|Example is recreated, and does not reflect what these stages actually looked like for this image. Sadly I did not save the stages I went through creating this image.|
A "top-down" approach
I’ve mentioned in past articles the phrase “ general to the specific” and I thought I’d go into greater depth in what that means, and the variety of ways thinking this way comes in handy and helps you solve difficult problems.

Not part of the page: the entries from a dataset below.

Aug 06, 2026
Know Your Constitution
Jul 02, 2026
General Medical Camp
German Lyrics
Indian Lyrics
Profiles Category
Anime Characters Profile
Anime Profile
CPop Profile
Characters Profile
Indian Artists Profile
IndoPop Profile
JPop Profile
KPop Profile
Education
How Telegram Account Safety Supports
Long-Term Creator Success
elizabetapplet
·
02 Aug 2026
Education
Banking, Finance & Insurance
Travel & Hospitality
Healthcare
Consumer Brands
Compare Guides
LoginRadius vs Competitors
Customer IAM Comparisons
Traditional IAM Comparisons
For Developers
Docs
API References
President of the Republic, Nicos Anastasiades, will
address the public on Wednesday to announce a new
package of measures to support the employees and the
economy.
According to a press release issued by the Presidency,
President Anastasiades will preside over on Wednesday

Working from the general to the specific is what is known in other fields as a “top-down” approach. You start with the big picture elements, and then refine in stages, eventually reaching the smallest details. This approach works particularly well in art, and every successful artist I know works this way (although I have no doubt that there are some artists who work differently). It’s particularly well suited for art because it allows you to form a plan, to solve basic structural problems first, and then to refine to the desired level secure that the foundation of the image is in good shape.
Using it in your art
As an example, let’s plan an illustration. The first problem to tackle would probably be composition. My first question is simply, “What size do I have to work with?” If my goal was a nice pencil drawing on paper, the size is the sheet of paper. For a paid illustration, the size needed is given to me by my client. Once I know my physical constraints for the image, I need to plan for where the various elements I’m going to include fit within the image. This stage is often known as “thumbnails”, as the artist will do a lot of small rough/general sketches to work out composition of the various elements (the term “thumbnail” originates from the idea that the images would be very small, the size of your thumbnail, although most people don’t work anywhere near that small in reality). The various parts of the image may be so abstract at this stage as to simply be flat colors or values, rough shapes that don’t look like much at all. They are simply place holders to suggest their eventual placement.

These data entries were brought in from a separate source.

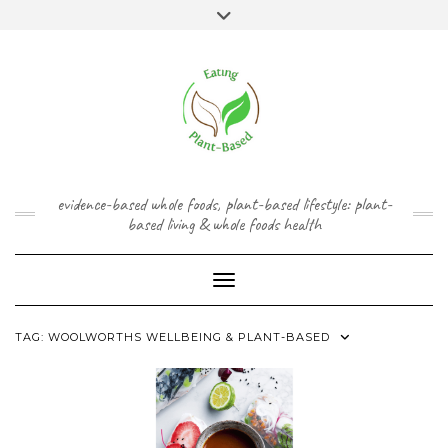
Skip
content
Toggle
to
header
content
FACEBOOK
INSTAGRAM
TWITTER
PINTEREST
YOUTUBE
evidence-based whole foods, plant-based lifestyle: plant-
based living & whole foods health
Toggle Navigation
TAG:
WOOLWORTHS WELLBEING & PLANT-BASED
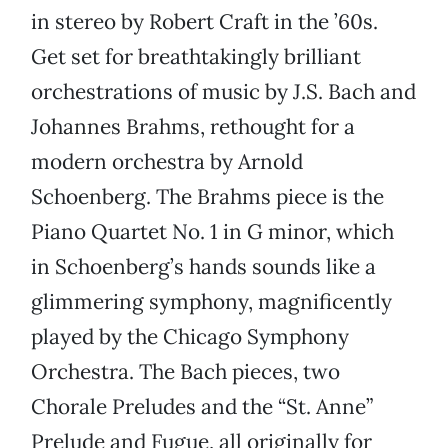
in stereo by Robert Craft in the ’60s.
Get set for breathtakingly brilliant
orchestrations of music by J.S. Bach and
Johannes Brahms, rethought for a
modern orchestra by Arnold
Schoenberg. The Brahms piece is the
Piano Quartet No. 1 in G minor, which
in Schoenberg’s hands sounds like a
glimmering symphony, magnificently
played by the Chicago Symphony
Orchestra. The Bach pieces, two
Chorale Preludes and the “St. Anne”
Prelude and Fugue, all originally for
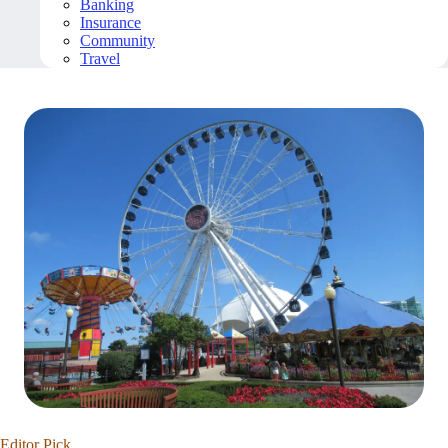
Banking
Insurance
Community
Travel
Editor Pick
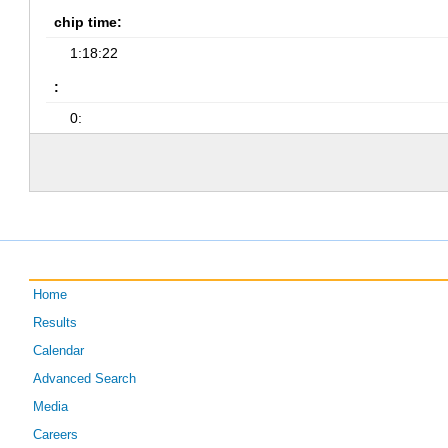
chip time:
1:18:22
:
0:
Home
Results
Calendar
Advanced Search
Media
Careers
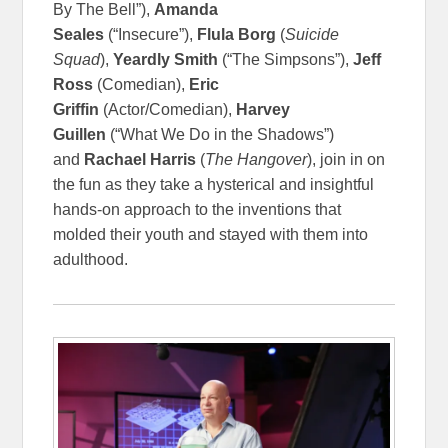
By The Bell”),
Amanda
Seales
(“Insecure”),
Flula Borg
(
Suicide
Squad
),
Yeardly Smith
(“The Simpsons”),
Jeff
Ross
(Comedian),
Eric
Griffin
(Actor/Comedian),
Harvey
Guillen
(“What We Do in the Shadows”)
and
Rachael Harris
(
The Hangover
), join in on
the fun as they take a hysterical and insightful
hands-on approach to the inventions that
molded their youth and stayed with them into
adulthood.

Once a composition is decided, a rough sketch is drawn, using basic shapes and forms. Finally the image looks like something, but it lacks all but the most basic details. We have already planned to make sure the over all image works, here is where we make sure the individual elements work too. This is the easiest time to adjust a figure’s pose or to adjust proportions, when it is nothing more than a few lines. From there you refine the drawing in stages until you feel like you can move to color, where you again work from general problems down to more specific details.
Using it in your study
Working from the general problems down to the specific problems works elsewhere as well. For example, using the approach to guide your art education would mean to first conquer fundamentals (covered here) and then solve more complex issues. For example, to draw superheros, first you’d want to know how to draw (fundamentals), then how to draw regular people (proportions, anatomy, drawing from life), then finally how to draw the idealized super heroic versions of people (exaggerated proportions, anatomy, etc). Drawing a superhero comic book would be even more complex, moving past superheros to include composition, perspective, story telling, and more. For every thing you may want to learn, try to break it down into more basic problems.
Using it elsewhere
You can even use the process to help work through other problems. For example, if you are floundering in your art development, try looking at the problem closely. Look at the biggest potential problems, and solve each one in turn. Have you made time to study? Actual regular planned time, set aside for nothing else? Do you have the proper environment and materials to work? Do you have a plan of study? Have you been doing studies and actively working on those areas? Have you been seeking peer/pro review to give you feedback on where you might be falling short? Have you actually listened closely to the feedback and made attempts to try different approaches?